> _TASK REQUIREMENTS_
Copy nothing past the line containing "Assessment | : | Did". Transcribe every line of the listing below up to and including it, from the first, except pictures.

> _DATA EXTRACTS_
* * * * * * * * *
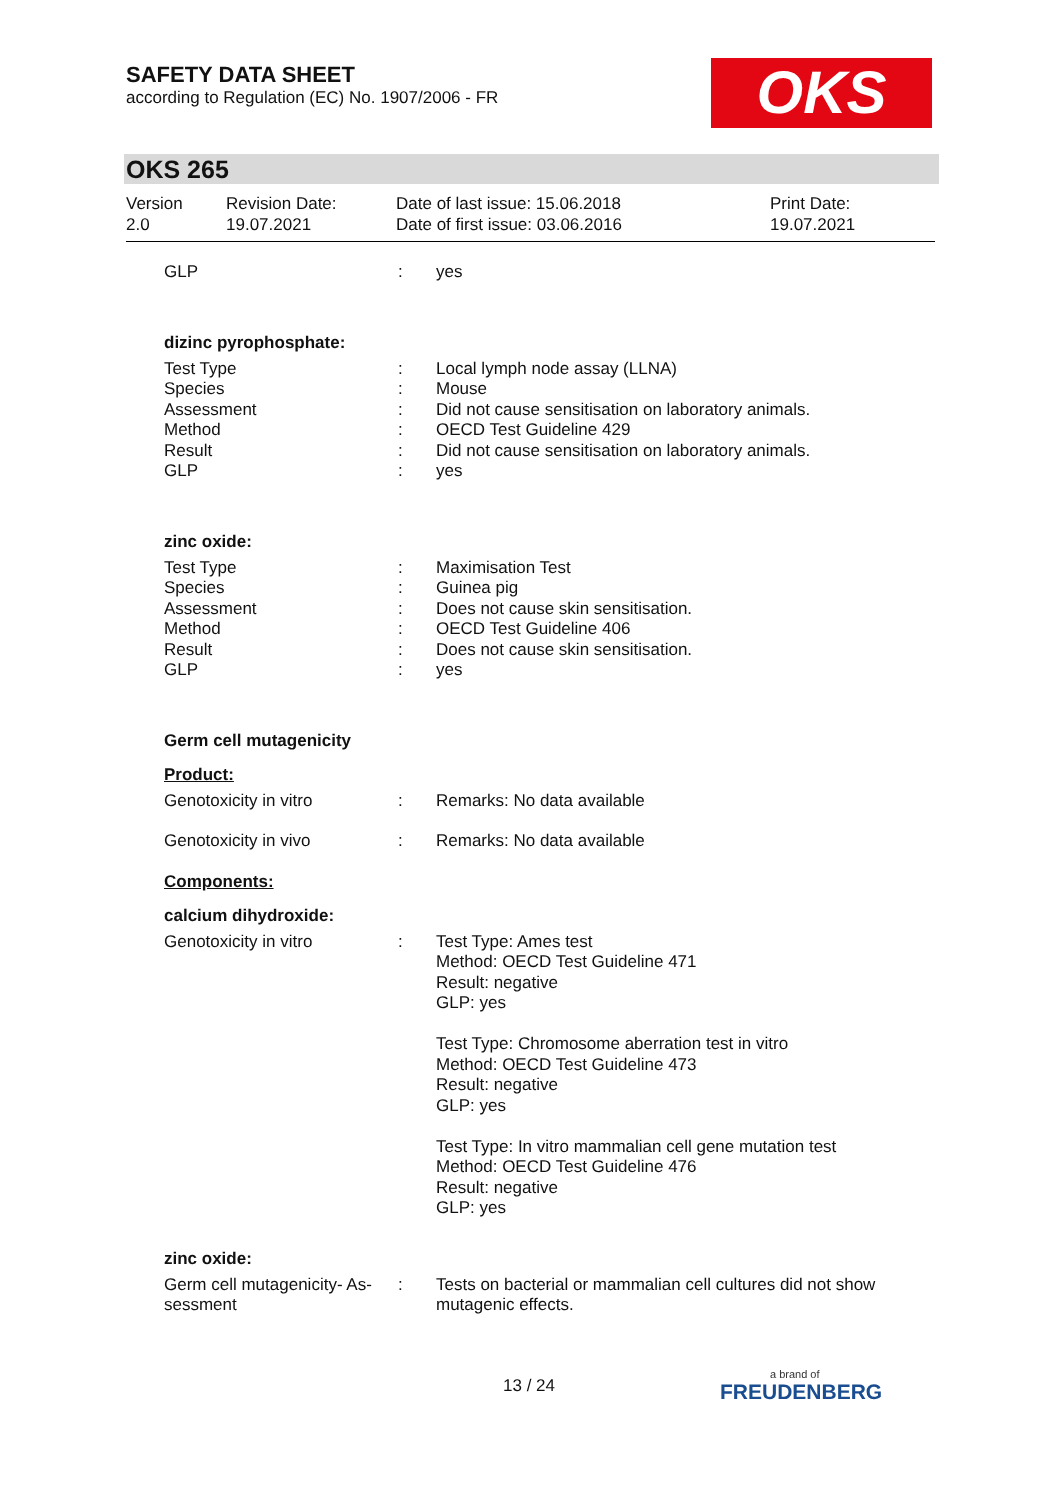SAFETY DATA SHEET
according to Regulation (EC) No. 1907/2006 - FR
OKS
OKS 265
| Version 2.0 | Revision Date: 19.07.2021 | Date of last issue: 15.06.2018 Date of first issue: 03.06.2016 | Print Date: 19.07.2021 |
| GLP | : | yes |
dizinc pyrophosphate:
| Test Type | : | Local lymph node assay (LLNA) |
| Species | : | Mouse |
| Assessment | : | Did not cause sensitisation on laboratory animals. |
| Method | : | OECD Test Guideline 429 |
| Result | : | Did not cause sensitisation on laboratory animals. |
| GLP | : | yes |
zinc oxide:
| Test Type | : | Maximisation Test |
| Species | : | Guinea pig |
| Assessment | : | Does not cause skin sensitisation. |
| Method | : | OECD Test Guideline 406 |
| Result | : | Does not cause skin sensitisation. |
| GLP | : | yes |
Germ cell mutagenicity
Product:
| Genotoxicity in vitro | : | Remarks: No data available |
| Genotoxicity in vivo | : | Remarks: No data available |
Components:
calcium dihydroxide:
| Genotoxicity in vitro | : | Test Type: Ames test Method: OECD Test Guideline 471 Result: negative GLP: yes Test Type: Chromosome aberration test in vitro Method: OECD Test Guideline 473 Result: negative GLP: yes Test Type: In vitro mammalian cell gene mutation test Method: OECD Test Guideline 476 Result: negative GLP: yes |
zinc oxide:
| Germ cell mutagenicity- As- sessment | : | Tests on bacterial or mammalian cell cultures did not show mutagenic effects. |
13 / 24
a brand of
FREUDENBERG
* * * * * * * * *
> _THE COMPLETED TASK_
SAFETY DATA SHEET
according to Regulation (EC) No. 1907/2006 - FR
OKS
OKS 265
| Version 2.0 | Revision Date: 19.07.2021 | Date of last issue: 15.06.2018 Date of first issue: 03.06.2016 | Print Date: 19.07.2021 |
| GLP | : | yes |
dizinc pyrophosphate:
| Test Type | : | Local lymph node assay (LLNA) |
| Species | : | Mouse |
| Assessment | : | Did not cause sensitisation on laboratory animals. |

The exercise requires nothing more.